Rappert has been running seminars on bio-security with Malcolm Dando, professor of international security at the University of Bradford, UK. They found that biosecurity awareness among the 1,600 biologists who attended their seminars was extremely low. “Our regular finding was that very few of them had thought very much about these dual-use issues,” says Dando

This lack of engagement with security may come back to haunt biologists as the trend towards regulation accelerates. Reynolds Salerno, manager of the International Biological Threat Reduction programme at the US government's Sandia National Laboratories in Albuquerque, New Mexico, points out that the international community is beginning to consider the possibility that malicious individuals might acquire dangerous pathogens or toxins from a legitimate laboratory. “The biotechnology community does need to be more involved in helping government establish the risk of dual-use technology and at least provide cogent arguments not to over-regulate these new technologies,” he told Nature.

The more security you have, the more impaired the research gets. It gets more difficult by the year.

Next year, countries including Britain, China, Germany and the United States will revisit the international Biological and Toxin Weapons Convention, to which more than 150 countries are signatories. “One of the questions is the whole issue of biosafety and oversight, awareness, codes of conduct,” says Dando. “We'll see increasing attention from scientific bodies in the run up to that.”
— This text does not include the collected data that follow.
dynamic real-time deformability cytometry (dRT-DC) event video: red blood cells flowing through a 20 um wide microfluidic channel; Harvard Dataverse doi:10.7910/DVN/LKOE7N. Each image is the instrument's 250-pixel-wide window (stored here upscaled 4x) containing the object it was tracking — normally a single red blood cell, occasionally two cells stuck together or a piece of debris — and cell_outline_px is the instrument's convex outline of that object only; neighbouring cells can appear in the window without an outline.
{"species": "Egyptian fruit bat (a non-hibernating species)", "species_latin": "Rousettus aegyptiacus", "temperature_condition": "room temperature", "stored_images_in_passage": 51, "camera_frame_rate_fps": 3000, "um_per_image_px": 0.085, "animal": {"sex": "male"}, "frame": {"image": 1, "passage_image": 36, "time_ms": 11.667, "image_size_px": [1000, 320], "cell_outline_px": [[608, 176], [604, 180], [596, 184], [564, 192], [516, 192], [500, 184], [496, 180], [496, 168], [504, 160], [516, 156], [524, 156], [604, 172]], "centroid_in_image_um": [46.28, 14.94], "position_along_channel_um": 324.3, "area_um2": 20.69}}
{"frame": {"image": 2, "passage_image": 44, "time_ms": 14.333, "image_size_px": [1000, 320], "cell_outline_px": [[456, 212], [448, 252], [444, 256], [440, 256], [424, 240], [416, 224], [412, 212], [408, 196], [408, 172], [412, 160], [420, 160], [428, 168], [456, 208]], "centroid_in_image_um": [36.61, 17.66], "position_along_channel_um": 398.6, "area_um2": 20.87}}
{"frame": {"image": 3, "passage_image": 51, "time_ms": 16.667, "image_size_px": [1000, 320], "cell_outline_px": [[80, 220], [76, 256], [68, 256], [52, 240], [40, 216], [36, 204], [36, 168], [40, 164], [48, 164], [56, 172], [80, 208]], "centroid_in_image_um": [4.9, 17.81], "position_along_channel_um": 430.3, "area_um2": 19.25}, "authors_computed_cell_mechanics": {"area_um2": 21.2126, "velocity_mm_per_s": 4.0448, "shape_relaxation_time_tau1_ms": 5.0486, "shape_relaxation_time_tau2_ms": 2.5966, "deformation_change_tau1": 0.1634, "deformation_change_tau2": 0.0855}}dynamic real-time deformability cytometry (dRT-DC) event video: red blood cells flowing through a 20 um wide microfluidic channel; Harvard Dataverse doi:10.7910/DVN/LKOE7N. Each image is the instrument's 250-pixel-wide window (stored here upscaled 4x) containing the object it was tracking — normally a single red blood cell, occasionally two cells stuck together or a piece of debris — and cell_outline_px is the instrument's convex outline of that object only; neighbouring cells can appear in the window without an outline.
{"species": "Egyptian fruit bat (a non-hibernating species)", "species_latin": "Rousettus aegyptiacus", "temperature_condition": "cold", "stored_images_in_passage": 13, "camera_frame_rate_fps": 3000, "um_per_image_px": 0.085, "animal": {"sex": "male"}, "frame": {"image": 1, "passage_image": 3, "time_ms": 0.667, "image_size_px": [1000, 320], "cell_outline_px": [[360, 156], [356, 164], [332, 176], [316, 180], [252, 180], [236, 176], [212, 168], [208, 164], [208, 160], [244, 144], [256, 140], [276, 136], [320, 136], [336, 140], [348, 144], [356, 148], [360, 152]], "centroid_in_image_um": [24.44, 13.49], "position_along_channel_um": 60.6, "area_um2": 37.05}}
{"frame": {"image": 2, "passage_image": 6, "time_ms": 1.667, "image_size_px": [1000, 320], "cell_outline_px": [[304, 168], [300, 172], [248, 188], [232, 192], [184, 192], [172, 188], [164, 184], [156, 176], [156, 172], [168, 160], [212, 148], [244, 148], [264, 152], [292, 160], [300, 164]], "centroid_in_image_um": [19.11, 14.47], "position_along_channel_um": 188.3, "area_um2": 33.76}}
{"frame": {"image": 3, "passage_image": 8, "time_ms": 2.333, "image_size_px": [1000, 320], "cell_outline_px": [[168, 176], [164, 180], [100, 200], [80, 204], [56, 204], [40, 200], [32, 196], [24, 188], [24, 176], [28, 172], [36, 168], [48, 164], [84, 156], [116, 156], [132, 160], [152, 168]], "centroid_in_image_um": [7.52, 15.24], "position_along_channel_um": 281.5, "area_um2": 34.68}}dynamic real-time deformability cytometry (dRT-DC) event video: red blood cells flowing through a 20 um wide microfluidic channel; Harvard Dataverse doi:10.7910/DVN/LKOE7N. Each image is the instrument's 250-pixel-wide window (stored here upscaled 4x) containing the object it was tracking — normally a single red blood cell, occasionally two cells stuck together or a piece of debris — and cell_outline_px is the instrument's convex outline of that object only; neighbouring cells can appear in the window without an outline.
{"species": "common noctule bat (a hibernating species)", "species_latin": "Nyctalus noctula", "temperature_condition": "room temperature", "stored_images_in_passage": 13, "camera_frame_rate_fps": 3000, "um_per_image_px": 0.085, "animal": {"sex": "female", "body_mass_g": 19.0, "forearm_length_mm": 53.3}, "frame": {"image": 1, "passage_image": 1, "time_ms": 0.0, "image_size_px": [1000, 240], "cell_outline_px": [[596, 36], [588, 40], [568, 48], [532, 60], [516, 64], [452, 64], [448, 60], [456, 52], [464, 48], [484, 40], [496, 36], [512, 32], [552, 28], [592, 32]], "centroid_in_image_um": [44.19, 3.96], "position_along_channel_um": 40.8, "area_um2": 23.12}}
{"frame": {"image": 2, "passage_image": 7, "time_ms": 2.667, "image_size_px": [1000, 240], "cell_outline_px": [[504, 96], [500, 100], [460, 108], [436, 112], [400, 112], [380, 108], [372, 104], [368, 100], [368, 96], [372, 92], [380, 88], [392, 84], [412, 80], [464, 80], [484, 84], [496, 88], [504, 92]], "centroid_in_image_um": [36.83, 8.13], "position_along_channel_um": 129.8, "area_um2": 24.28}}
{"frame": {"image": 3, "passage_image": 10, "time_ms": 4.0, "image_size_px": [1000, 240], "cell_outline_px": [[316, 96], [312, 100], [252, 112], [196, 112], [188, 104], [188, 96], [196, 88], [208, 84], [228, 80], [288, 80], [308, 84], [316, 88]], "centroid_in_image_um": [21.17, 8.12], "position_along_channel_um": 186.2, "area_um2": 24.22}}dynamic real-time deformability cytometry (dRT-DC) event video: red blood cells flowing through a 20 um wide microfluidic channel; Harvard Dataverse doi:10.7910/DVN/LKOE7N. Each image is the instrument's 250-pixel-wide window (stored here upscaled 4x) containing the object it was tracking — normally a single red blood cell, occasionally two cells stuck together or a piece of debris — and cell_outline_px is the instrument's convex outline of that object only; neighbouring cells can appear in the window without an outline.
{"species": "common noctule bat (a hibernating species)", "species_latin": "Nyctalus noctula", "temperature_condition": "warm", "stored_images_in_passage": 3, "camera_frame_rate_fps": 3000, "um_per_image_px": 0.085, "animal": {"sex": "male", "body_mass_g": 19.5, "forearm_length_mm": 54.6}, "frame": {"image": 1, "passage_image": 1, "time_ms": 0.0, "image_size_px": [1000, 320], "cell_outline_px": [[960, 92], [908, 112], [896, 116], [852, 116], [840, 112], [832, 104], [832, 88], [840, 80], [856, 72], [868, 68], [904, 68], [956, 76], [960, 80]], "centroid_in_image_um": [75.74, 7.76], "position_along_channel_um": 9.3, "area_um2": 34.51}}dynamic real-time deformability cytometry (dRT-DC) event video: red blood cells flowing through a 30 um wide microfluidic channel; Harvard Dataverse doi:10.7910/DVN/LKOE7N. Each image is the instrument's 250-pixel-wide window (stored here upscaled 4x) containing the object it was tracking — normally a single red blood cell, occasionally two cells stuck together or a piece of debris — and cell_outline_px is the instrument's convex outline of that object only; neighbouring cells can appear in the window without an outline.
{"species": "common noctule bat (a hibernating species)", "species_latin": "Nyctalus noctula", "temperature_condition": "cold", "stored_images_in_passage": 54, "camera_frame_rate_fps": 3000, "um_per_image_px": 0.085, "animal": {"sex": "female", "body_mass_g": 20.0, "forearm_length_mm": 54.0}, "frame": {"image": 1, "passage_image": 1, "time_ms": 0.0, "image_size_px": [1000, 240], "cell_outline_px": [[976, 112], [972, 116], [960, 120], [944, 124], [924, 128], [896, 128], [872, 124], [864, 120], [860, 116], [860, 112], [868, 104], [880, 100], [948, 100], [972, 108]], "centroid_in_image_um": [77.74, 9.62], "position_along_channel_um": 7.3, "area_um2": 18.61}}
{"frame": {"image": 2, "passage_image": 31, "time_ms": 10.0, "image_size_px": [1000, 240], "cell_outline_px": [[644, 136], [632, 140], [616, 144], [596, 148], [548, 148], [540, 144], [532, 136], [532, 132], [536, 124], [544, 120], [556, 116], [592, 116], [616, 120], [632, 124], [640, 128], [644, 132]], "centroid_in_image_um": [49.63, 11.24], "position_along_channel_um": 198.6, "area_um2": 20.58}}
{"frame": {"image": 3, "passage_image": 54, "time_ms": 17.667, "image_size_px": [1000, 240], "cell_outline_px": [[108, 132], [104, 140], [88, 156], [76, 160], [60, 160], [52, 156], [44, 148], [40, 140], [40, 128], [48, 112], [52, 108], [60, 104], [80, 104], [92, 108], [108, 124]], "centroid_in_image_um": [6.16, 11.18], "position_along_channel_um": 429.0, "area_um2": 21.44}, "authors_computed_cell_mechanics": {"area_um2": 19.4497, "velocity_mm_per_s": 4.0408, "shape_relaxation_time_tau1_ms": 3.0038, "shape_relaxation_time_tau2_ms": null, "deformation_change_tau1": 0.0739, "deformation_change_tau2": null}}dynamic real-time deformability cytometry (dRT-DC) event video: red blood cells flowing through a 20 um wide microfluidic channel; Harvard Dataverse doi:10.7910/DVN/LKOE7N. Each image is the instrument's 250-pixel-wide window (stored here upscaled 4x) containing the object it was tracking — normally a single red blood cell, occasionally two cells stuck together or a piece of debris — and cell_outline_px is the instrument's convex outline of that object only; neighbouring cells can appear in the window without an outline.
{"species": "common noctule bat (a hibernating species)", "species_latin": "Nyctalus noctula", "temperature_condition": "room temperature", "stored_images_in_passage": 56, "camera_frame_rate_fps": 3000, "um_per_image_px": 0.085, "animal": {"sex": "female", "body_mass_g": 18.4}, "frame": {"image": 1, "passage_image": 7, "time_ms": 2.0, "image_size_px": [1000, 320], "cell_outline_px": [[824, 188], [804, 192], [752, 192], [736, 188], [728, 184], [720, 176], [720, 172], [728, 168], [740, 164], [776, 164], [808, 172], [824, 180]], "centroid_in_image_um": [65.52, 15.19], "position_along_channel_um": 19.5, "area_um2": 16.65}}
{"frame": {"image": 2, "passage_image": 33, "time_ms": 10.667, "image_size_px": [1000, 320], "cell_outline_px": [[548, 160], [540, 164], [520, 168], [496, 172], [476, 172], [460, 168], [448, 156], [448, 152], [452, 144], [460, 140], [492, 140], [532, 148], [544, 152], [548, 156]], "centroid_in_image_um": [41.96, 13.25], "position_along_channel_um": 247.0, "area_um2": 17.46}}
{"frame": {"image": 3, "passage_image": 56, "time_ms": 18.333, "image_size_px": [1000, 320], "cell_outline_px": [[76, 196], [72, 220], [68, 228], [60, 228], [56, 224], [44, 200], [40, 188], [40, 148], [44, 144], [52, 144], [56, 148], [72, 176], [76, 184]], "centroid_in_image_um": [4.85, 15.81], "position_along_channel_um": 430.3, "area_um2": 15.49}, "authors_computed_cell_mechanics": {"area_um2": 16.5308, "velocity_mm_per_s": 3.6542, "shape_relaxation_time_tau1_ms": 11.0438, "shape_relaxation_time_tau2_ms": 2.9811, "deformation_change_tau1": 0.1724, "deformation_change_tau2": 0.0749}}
Europe is also looking at biosecurity. In July, the European Commission released a consultation paper on bio-preparedness, noting that “in some domains imperfect implementation of safety measures and the existence of security gaps may continue to pose a risk”. Proposals on the cards include limiting the number of security-cleared researchers and accredited labs, mandatory courses on biosafety at university level and obliging researchers to adopt a professional code of conduct.

With regulation already a burden, many researchers fear that more rules could be stifling. “The more security you have, the more impaired the research gets. It's definitely very difficult and gets more difficult by the year,” says Kuhn. “In the US, in general the people who make these regulations don't consult with the scientists. Whereas physicists have been dealing with these issues for a very long time and have shown research can continue very successfully, biologists just see another hurdle in their grant writing, more paperwork and their papers disappearing. They get panicky.”